Un-tested, but should be close

coen.bakker · February 20, 2023, 7:15pm

That’s indeed much less verbose. But I reckon the values of fields of a binding in a query are never accessable in that query? So I must, in any case, make a round trip to the database first to get draft.type?

That would make sense to me but I thought that maybe Postgres/Ecto is smarter than I think and can schedule to get the value of a field in some smart way before running the rest of the query.

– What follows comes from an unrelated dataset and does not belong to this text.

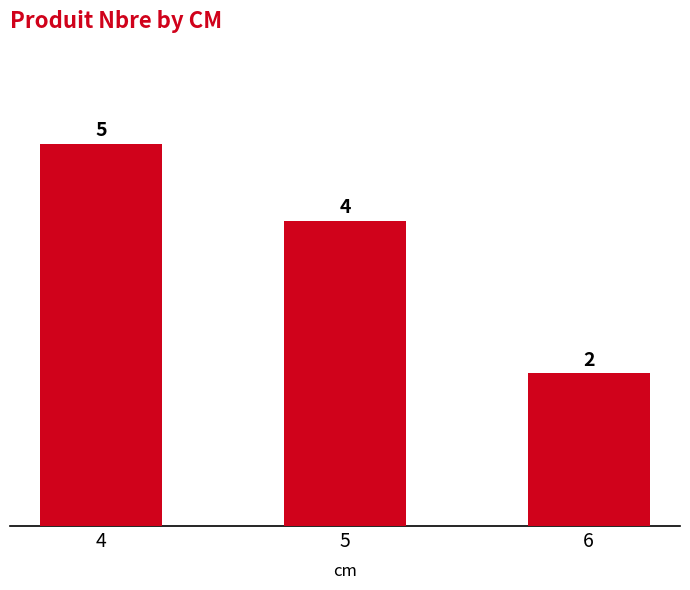

What is the sum of all values?

11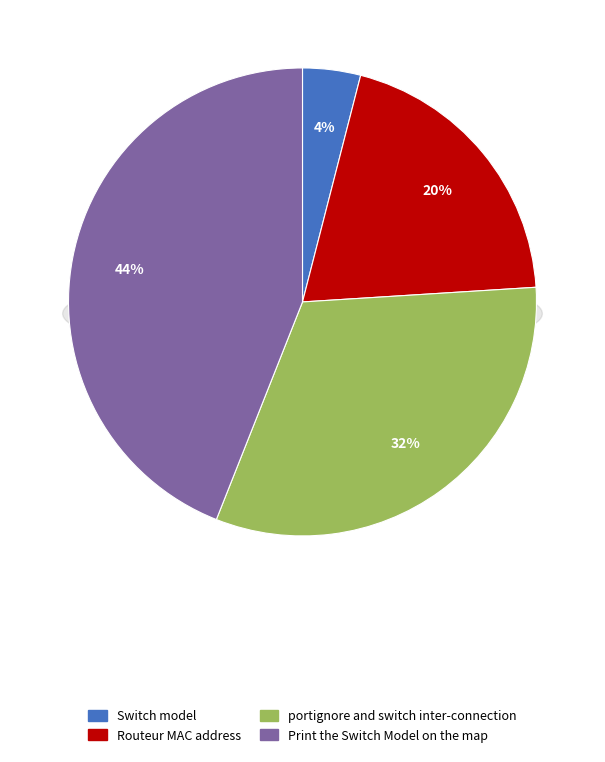

What percentage is the Print the Switch Model on the map slice, to the nearest percent?

44%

JohnnyCurran · February 20, 2023, 7:53pm

Oh, duh…I missed that on the first pass. Let me think on it a touch more

JohnnyCurran · February 20, 2023, 8:13pm

One option could be to use a UNION ALL. It’s slightly duplicative but it is a single query. The problem is I don’t see how to use the draft.type binding on the subquery before having retrieved it from the outer query. And we can’t know to query Regular or StoryStarter before we know the draft type.

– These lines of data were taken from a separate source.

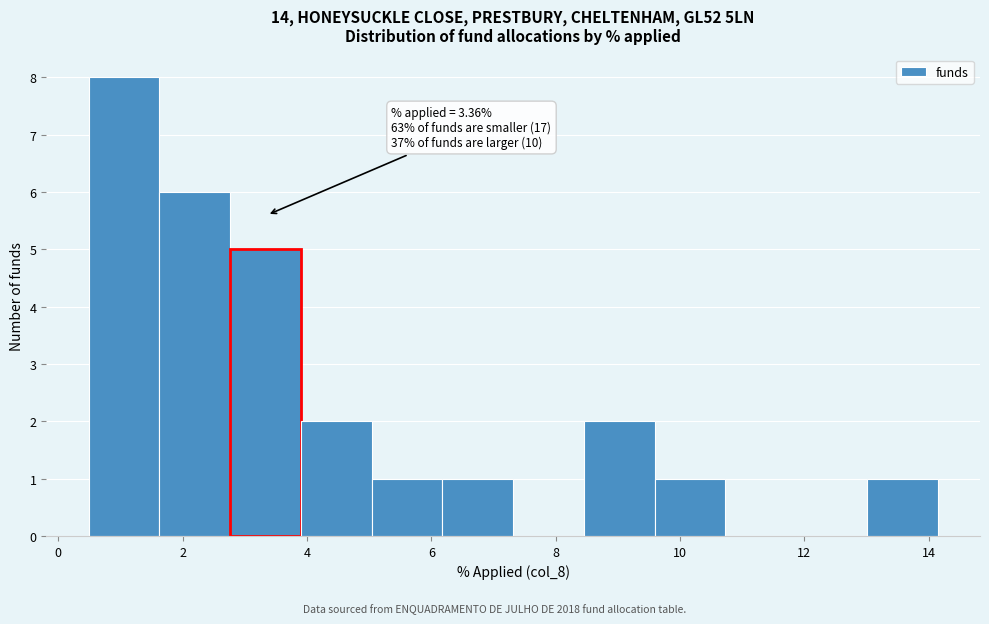

Which range on the x-axis has the tallest bar?

0.4 to 1.6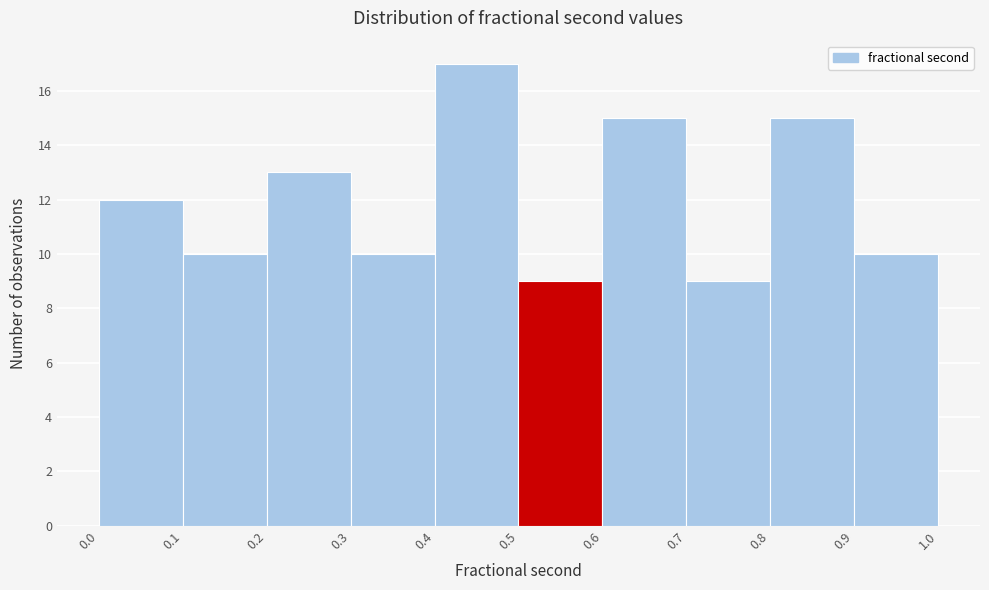

How tall is the bar that spans 0.3 to 0.4 on the x-axis? The values are not printed on the chart, so give them approximately, as read against the axis.

10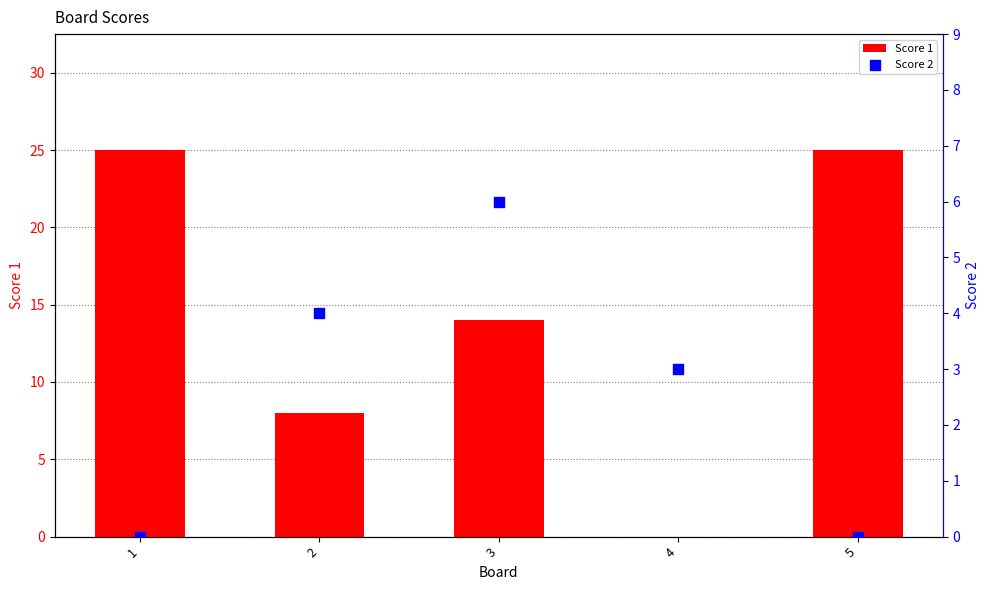

What are all the series names shown in the legend?

Score 1, Score 2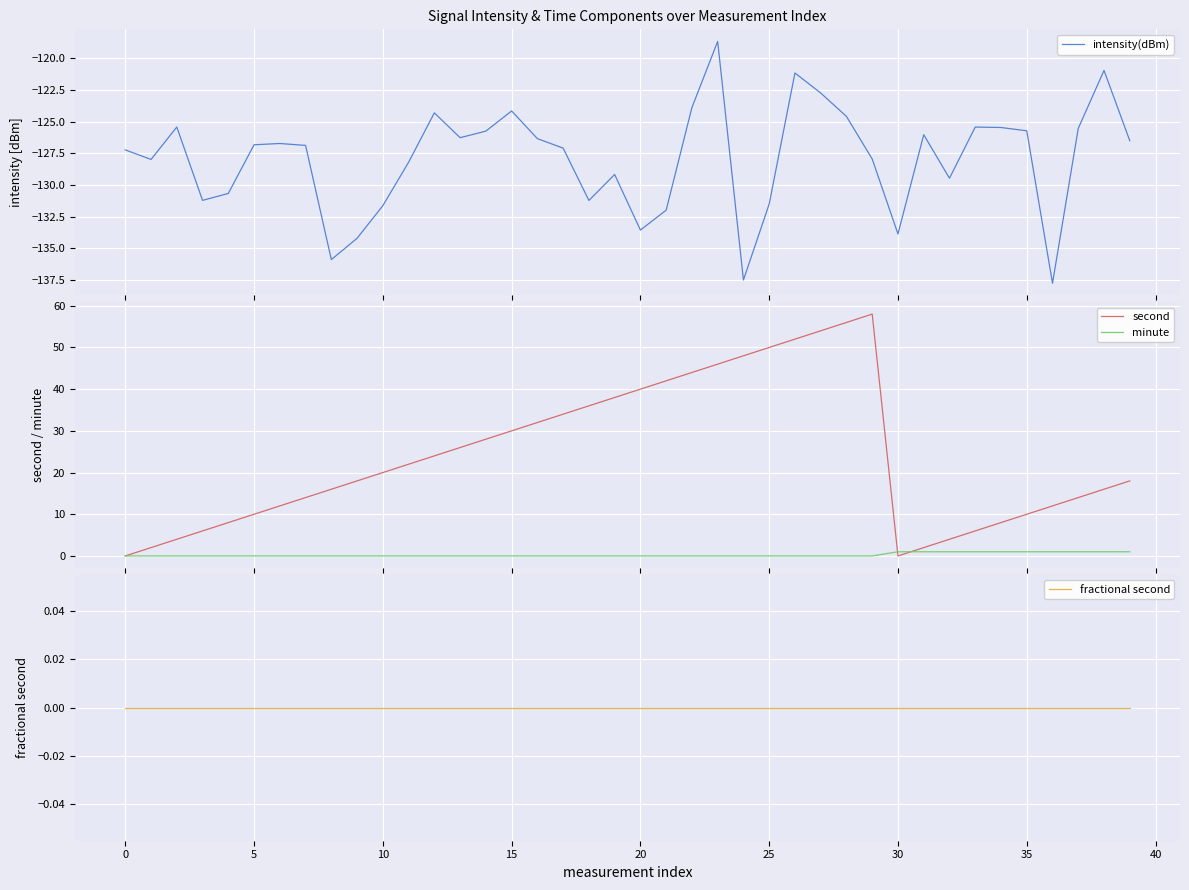

True or false: fractional second and second cross at least once.

False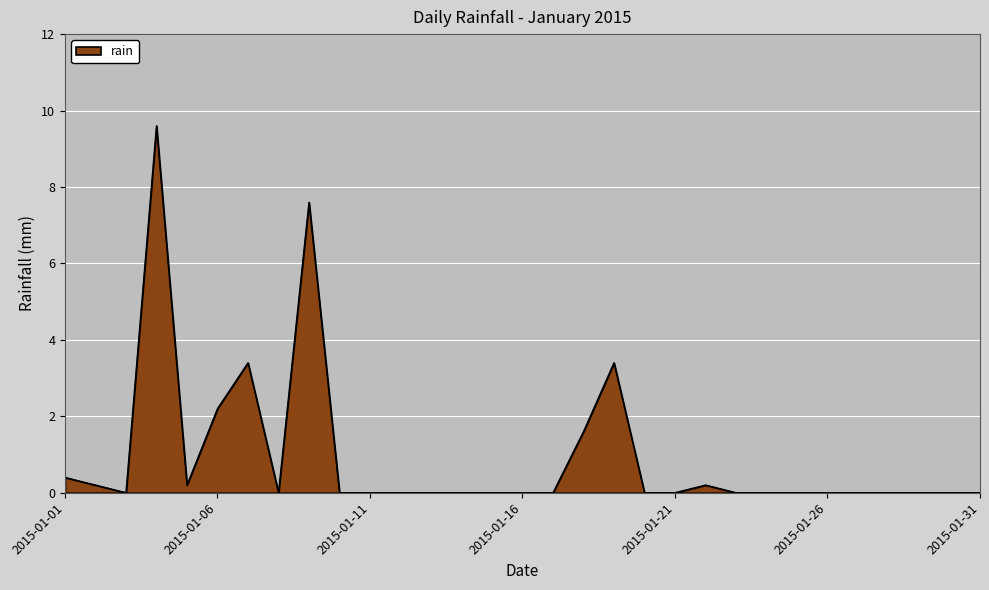

What is the maximum value shown in the chart?

9.6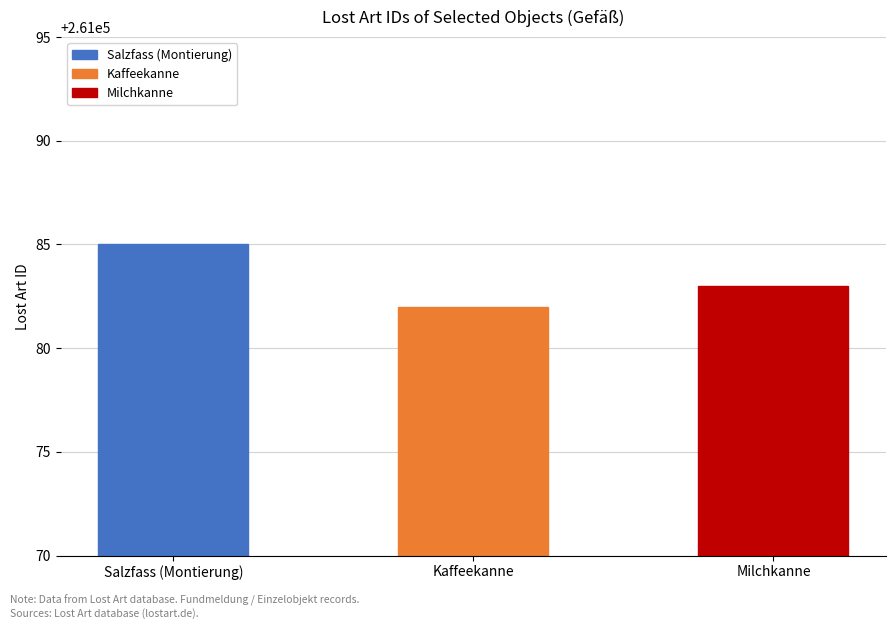

Rank the categories by value from highest to lowest.

Salzfass (Montierung), Milchkanne, Kaffeekanne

This makes the assumption that a draft will only ever be one of a regular or story_starter. The Inner join will return zero rows on one of the queries, leaving you with the desired result:

def get_by_id(id)
starter_query =
  from(d in Draft,
    join: t in StoryStarterDraft,
    on: t.draft_id == d.id,
    where: d.id == ^id,
    where: d.type == "story_starter",
    select: %{
      story: t.story,
      starter: t.starter
    }
  )

query = from(d in Draft,
  join: t in RegularDraft,
  on: t.draft_id == d.id,
  where: d.id == ^id,
  where: d.type == "regular",
  select: %{
    story: t.story,
    starter: nil # UNION ALL needs the result sets to be the same width
  },
  union_all: ^starter_query
)

Repo.one(query)
end

coen.bakker · February 20, 2023, 11:04pm

I hadn’t thought of an approach using union_all at all. I’m going to look at it more closely tomorrow.

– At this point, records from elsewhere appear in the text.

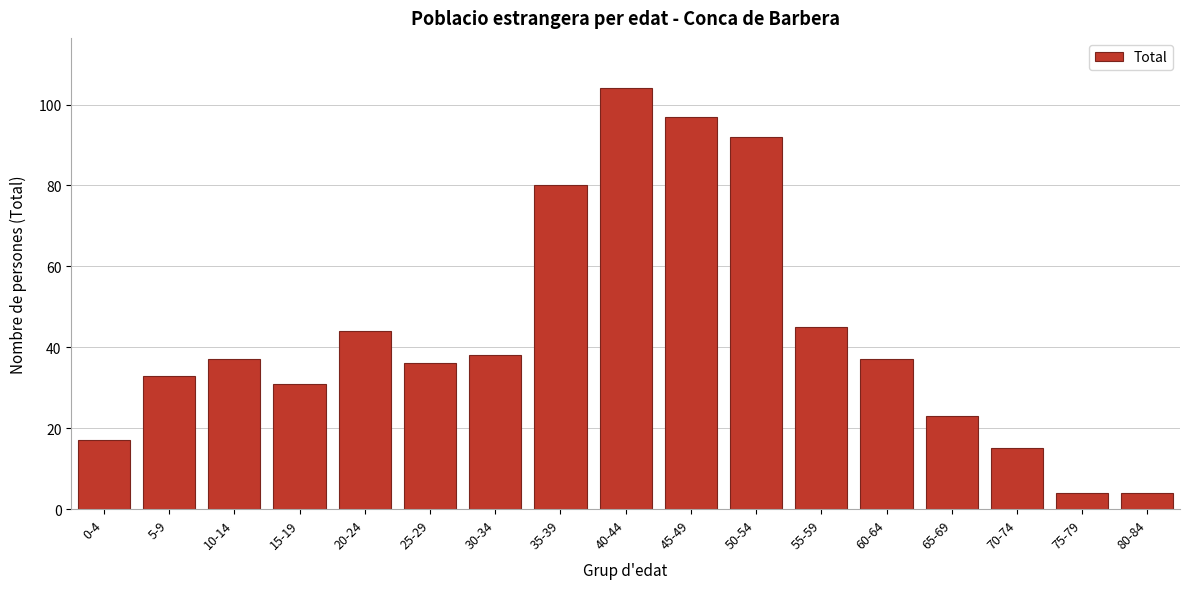

Reading left to right, transcribe all the data shown in this chart.

0-4=17	5-9=33	10-14=37	15-19=31	20-24=44	25-29=36	30-34=38	35-39=80	40-44=104	45-49=97	50-54=92	55-59=45	60-64=37	65-69=23	70-74=15	75-79=4	80-84=4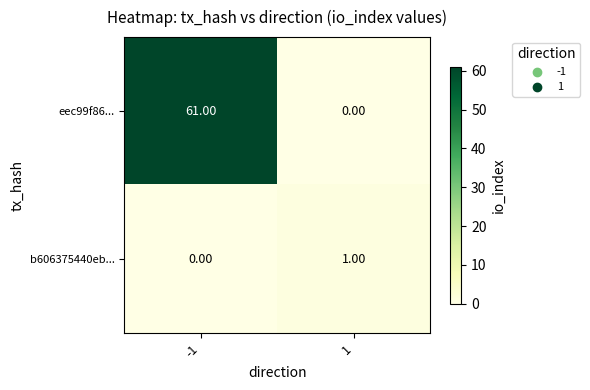

Which series changed the most between -1 and 1?

eec99f86...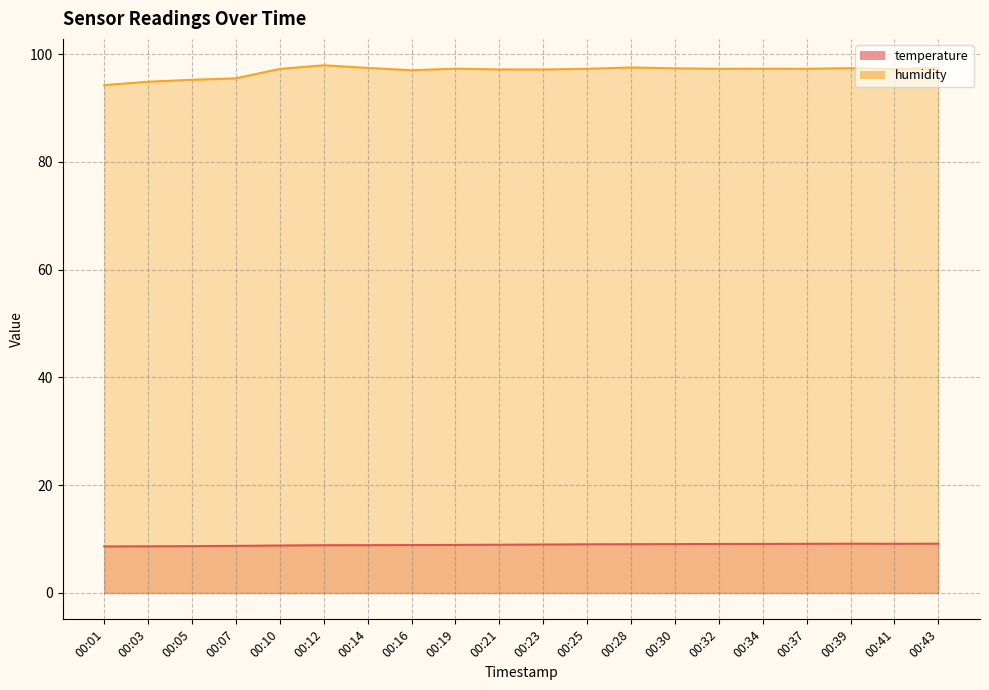

What is the sum of all temperature values?

178.9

coen.bakker · February 20, 2023, 11:10pm

I kinda like this approach: allowing passing the type to the function get_by_id/2. Sometimes I might already have the type, so then I can pass it to the function. If not, I can use the get_by_id/1.

  def get_by_id(id) do
    draft = Repo.get(Draft, id)
    get_by_id(id, draft.type)
  end

  def get_by_id(id, type) do
    type_module =
      case type do
        "regular" -> RegularDraft
        "story_starter" -> StoryStarterDraft
      end

    type_fields =
      case type do
        "regular" -> [:story]
        "story_starter" -> [:story, :starter]
      end

    query =
      from d in Draft,
        join: t in subquery(type_module),
        on: t.draft_id == d.id,
        select_merge: map(t, ^type_fields),
        preload: [:authors, :publications]

    Repo.get(query, id)
  end

JohnnyCurran · February 20, 2023, 11:24pm

coen.bakker:

type_module =
      case type do
        "regular" -> RegularDraft
        "story_starter" -> StoryStarterDraft
      end

    type_fields =
      case type do
        "regular" -> [:story]
        "story_starter" -> [:story, :starter]
      end

You could combine these, too:

{type_module, type_fields} =
  case type do
    "regular" -> {RegularDraft, [:story]}
    "story_starter" -> {StoryStarterDraft, [:story, :starter]}
  end

# query

If you sometimes will know the type/id then making an extra (small) query isn’t the end of the world.